Anyway, the experiments were successful within the design parameters. (I had a chance to visit the facility a few months after Krasnoyarsk was opened to westerners, I still have a sample of the wheat grown within it.)
Biosphere 2 was more ambitious, aiming for 100% closed and no artificial lighting for the plants, for a two-year duration. They didn't make it, due to some surprises in the atmospheric chemistry (and things like interaction with the still-setting concrete), and the thing was way more than would be set up on the Moon anytime soon anyway. Bios-3 was much closer to a Lunar habitat prototype, and proved to be workable. (Yes, there'd still be some supply issues -- it will be a long time before anywhere off-Earth is totally self-sufficient, you need huge buffers and/or very good monitoring to make up for random events in the ecosystem. (Being biological, there are always random events.)
-- Alastair
Remember, cellular mitosis doesn't work well in freefall.

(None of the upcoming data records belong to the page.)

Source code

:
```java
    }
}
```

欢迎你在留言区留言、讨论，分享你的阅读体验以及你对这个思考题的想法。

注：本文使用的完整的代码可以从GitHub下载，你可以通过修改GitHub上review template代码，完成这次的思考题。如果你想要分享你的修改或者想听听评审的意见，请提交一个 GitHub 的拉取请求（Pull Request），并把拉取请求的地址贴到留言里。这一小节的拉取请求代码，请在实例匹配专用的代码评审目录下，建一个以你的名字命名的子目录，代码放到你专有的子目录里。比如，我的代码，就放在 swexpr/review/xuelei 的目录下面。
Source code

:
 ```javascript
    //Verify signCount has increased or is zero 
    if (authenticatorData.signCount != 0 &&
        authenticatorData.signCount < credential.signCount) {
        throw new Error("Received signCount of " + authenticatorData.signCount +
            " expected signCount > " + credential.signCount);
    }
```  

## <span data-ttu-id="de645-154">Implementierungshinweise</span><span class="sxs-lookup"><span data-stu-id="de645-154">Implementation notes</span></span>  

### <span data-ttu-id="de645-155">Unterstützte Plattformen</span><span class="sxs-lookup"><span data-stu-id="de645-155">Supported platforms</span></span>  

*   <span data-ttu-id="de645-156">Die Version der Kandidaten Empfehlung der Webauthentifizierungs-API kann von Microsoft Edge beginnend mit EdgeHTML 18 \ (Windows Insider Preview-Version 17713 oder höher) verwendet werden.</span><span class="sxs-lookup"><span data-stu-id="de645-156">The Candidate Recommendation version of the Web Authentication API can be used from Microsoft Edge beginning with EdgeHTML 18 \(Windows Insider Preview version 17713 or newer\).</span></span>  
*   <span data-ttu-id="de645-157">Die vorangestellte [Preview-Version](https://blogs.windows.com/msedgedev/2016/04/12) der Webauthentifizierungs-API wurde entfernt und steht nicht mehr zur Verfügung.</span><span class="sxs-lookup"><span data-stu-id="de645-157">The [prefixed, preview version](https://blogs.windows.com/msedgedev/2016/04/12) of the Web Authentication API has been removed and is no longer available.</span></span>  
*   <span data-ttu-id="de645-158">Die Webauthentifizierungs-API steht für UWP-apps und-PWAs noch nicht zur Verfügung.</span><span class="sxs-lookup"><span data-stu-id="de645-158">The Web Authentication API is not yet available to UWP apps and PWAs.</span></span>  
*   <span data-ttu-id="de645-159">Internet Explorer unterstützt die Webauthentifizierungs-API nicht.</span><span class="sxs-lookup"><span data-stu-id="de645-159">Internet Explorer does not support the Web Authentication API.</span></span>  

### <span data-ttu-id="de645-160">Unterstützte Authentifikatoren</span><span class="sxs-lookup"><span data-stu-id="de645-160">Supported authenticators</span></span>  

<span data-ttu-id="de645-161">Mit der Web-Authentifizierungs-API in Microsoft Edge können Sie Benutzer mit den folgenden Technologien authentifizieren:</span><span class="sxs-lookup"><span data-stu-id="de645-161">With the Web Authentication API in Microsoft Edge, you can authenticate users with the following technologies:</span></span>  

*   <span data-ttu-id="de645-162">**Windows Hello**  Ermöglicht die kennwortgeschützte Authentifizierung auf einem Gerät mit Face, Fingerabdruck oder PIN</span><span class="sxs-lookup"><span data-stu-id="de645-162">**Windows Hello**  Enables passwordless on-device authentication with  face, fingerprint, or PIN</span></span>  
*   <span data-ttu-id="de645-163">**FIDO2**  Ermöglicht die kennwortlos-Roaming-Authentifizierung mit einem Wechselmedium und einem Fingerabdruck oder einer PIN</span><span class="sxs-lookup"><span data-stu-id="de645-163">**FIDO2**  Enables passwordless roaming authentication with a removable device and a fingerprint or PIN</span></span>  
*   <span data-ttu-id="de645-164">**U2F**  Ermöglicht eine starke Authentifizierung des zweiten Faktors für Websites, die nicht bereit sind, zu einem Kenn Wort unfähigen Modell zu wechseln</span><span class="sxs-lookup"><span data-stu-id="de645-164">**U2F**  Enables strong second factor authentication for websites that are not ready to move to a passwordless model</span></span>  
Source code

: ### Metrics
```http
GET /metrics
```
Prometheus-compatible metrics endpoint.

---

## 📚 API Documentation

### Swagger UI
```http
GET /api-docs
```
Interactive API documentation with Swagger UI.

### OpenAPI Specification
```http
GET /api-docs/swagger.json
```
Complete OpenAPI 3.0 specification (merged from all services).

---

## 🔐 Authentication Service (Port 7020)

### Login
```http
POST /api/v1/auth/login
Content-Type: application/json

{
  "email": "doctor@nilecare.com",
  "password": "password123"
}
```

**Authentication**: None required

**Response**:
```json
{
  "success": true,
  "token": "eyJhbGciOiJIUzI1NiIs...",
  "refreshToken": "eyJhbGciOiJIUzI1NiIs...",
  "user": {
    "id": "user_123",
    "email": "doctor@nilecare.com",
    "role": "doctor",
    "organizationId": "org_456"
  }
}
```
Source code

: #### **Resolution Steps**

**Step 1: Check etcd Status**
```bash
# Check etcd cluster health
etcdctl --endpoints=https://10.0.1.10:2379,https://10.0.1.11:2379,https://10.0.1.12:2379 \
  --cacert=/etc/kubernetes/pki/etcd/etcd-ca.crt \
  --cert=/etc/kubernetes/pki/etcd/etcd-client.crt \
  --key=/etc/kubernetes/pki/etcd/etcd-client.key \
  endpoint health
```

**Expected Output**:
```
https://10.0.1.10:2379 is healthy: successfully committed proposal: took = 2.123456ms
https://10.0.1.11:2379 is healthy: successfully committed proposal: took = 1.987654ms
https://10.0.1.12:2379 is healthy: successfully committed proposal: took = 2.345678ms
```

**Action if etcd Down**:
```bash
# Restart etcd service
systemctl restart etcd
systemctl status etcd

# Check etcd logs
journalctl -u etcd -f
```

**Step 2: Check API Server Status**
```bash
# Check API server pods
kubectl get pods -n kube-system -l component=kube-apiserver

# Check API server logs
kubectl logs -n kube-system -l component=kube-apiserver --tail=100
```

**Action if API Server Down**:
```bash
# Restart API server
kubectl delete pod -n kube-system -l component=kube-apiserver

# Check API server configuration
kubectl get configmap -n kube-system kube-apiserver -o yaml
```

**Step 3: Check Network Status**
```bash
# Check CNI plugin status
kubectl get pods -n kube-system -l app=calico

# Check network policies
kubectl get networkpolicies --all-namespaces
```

Debatable. Skimming through the hits turned up by a google of "mitosis+microgravity", the experimental results are all over the place, with some of the biggest effects seen in experiments where there was little control against other effects (cosmic rays, high G and vibration effects from launch (sounding rocket experiments), etc. There also seem to be result differences between simple lifeforms (eg yeast), plants, and animals.
If mitosis really screwed up in freefall, astronauts spending more than a couple of months on a space station would start to die horrible deaths due to non-replacement of their blood cells.